Le secrétaire perpétuel de l’Académie française est le membre qui dirige cette institution chargée de défendre et promouvoir la langue française. Il n’y a eu que 32 personnes pour occuper ce poste depuis 1634. En juillet, les «immortels» ont terminé l’examen des mots de la 9e édition du Dictionnaire de l’Académie française, près de deux fois plus nombreux que dans la 8e.
Mme Carrère d’Encausse, entrée en 1990 et élue à la tête de l’institution en 1999, restera «le» secrétaire perpétuel – elle tenait au masculin, arguant qu’«il n’y a qu’un seul secrétaire perpétuel depuis trois siècles et demi» – qui a fait prendre à l’Académie française le virage d’internet. Quoique contesté par de nombreux linguistes pour son conservatisme, le Dictionnaire de l’Académie est un outil précieux pour suivre l’évolution de la langue française. Toutes ses éditions sont disponibles en ligne gratuitement.
Pour son successeur, l’une des tâches cruciales sera d’assurer la pérennité financière qui, selon un rapport de la Cour des comptes sur l’Institut de France en 2021, n’est pas assurée. L’autre sera d’attirer des candidats de valeur pour revêtir «l’habit vert».

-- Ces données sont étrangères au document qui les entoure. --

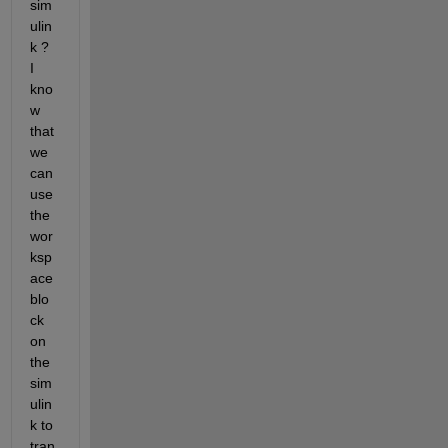
sim
ulin
k ? 
I 
kno
w 
that 
we 
can 
use 
the 
wor
ksp
ace 
blo
ck 
on 
the 
sim
ulin
k to 
tran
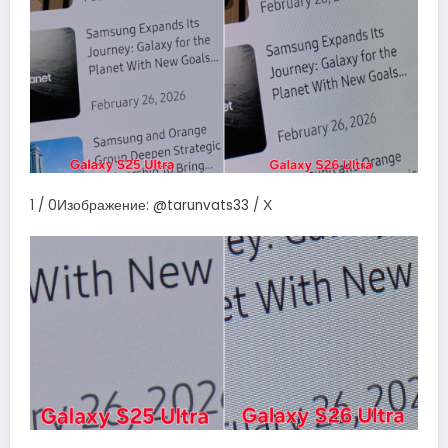
1 / 0Изображение: @tarunvats33 / Х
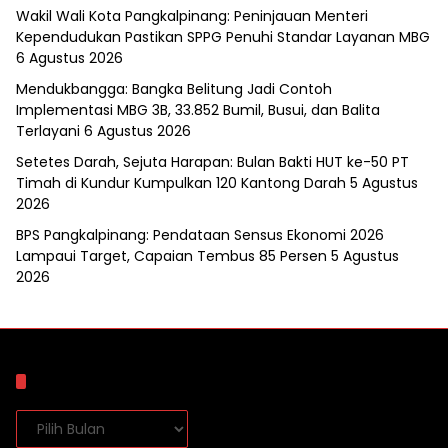
Wakil Wali Kota Pangkalpinang: Peninjauan Menteri
Kependudukan Pastikan SPPG Penuhi Standar Layanan MBG
6 Agustus 2026
Mendukbangga: Bangka Belitung Jadi Contoh
Implementasi MBG 3B, 33.852 Bumil, Busui, dan Balita
Terlayani
6 Agustus 2026
Setetes Darah, Sejuta Harapan: Bulan Bakti HUT ke-50 PT
Timah di Kundur Kumpulkan 120 Kantong Darah
5 Agustus
2026
BPS Pangkalpinang: Pendataan Sensus Ekonomi 2026
Lampaui Target, Capaian Tembus 85 Persen
5 Agustus
2026
Arsip
Arsip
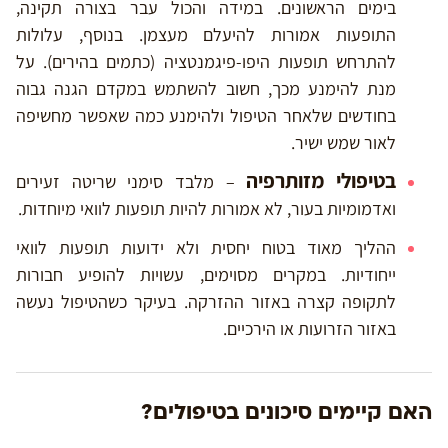
בימים הראשונים. במידה והכול עבר בצורה תקינה,
התופעות אמורות להיעלם מעצמן. בנוסף, עלולות
להתרחש תופעות היפו-פיגמנטציה (כתמים בהירים). על
מנת להימנע מכך, חשוב להשתמש במקדם הגנה גבוה
בחודשים שלאחר הטיפול ולהימנע כמה שאפשר מחשיפה
לאור שמש ישיר.
בטיפולי מזותרפיה
– מלבד סימני שריטה זעירים
ואדמומיות בעור, לא אמורות להיות תופעות לוואי מיוחדות.
ההליך מאוד בטוח יחסית ולא ידועות תופעות לוואי
ייחודיות. במקרים מסוימים, עשויות להופיע חבורות
לתקופה קצרה באזור ההזרקה. בעיקר כשהטיפול נעשה
באזור הזרועות או הירכיים.
האם קיימים סיכונים בטיפולים?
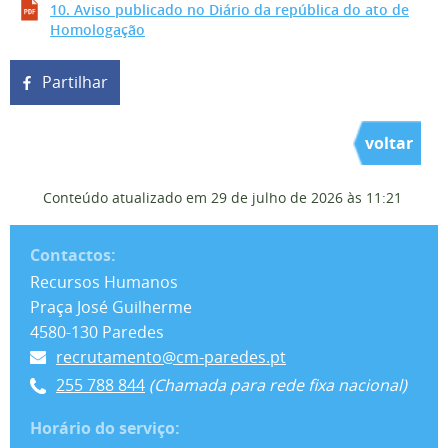
10. Aviso publicado no Diário da república do ato de
Homologação
Partilhar
voltar
Conteúdo atualizado em
29 de julho de 2026
às 11:21
Contactos:
Recursos Humanos
Praça José Guilherme
4580-130 Paredes
recrutamento@cm-paredes.pt
255 788 844
(Chamada para rede fixa nacional)
Horário do serviço:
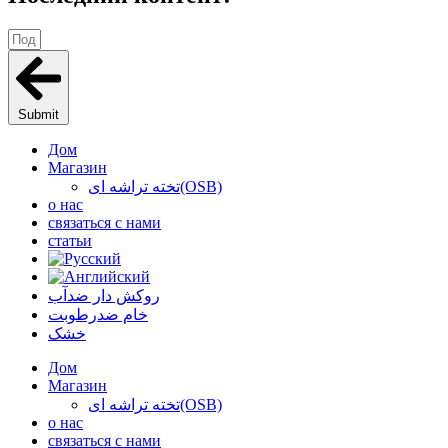
Submit
Дом
Магазин
تخته تراشه ای(OSB)
о нас
связаться с нами
статьи
روکش دار ضدآب
خام ضدرطوبت
خشک
Дом
Магазин
تخته تراشه ای(OSB)
о нас
связаться с нами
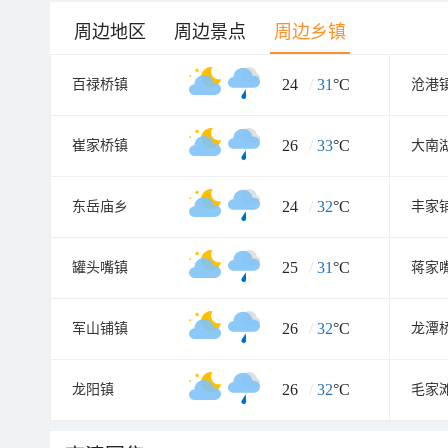
周边地区
周边景点
周边乡镇
24
/
31
°C
百禄桥镇
沧港
26
/
33
°C
崔家桥镇
大南
24
/
32
°C
东岳庙乡
丰家
25
/
31
°C
罐头嘴镇
蒋家
26
/
32
°C
军山铺镇
龙潭
26
/
32
°C
龙阳镇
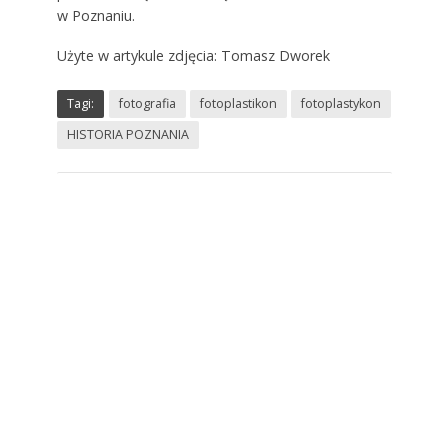
w Poznaniu.
Użyte w artykule zdjęcia: Tomasz Dworek
Tagi:
fotografia
fotoplastikon
fotoplastykon
HISTORIA POZNANIA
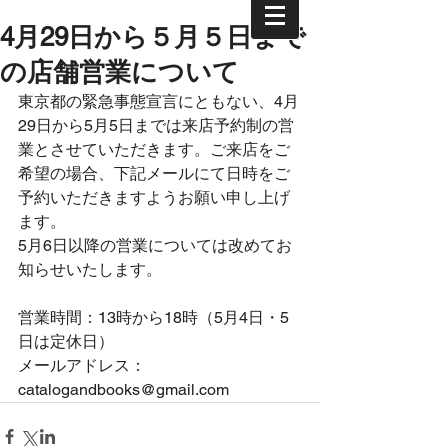
4月29日から５月５日まで
の店舗営業について
東京都の緊急事態宣言にともない、4月
29日から5月5日までは来店予約制の営
業とさせていただきます。ご来店をご
希望の場合、下記メールにて日時をご
予約いただきますようお願い申し上げ
ます。
5月6日以降の営業については改めてお
知らせいたします。
営業時間：13時から18時（5月4日・5
日は定休日）
メールアドレス：
catalogandbooks@gmail.com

Hélène Carrère d’Encausse n’a en effet pas toujours eu du succès dans ses tentatives de susciter ou faire avaliser les candidatures d’écrivains plus jeunes et populaires. Michel Houellebecq n’a pas répondu à ses appels du pied, et des auteurs comme Frédéric Beigbeder ou Benoît Duteurtre ont été recalés.
L’Académie compte 40 sièges, dont 28 occupés par des hommes et sept par des femmes. Cinq autres sont vacants, en l’attente d’élections.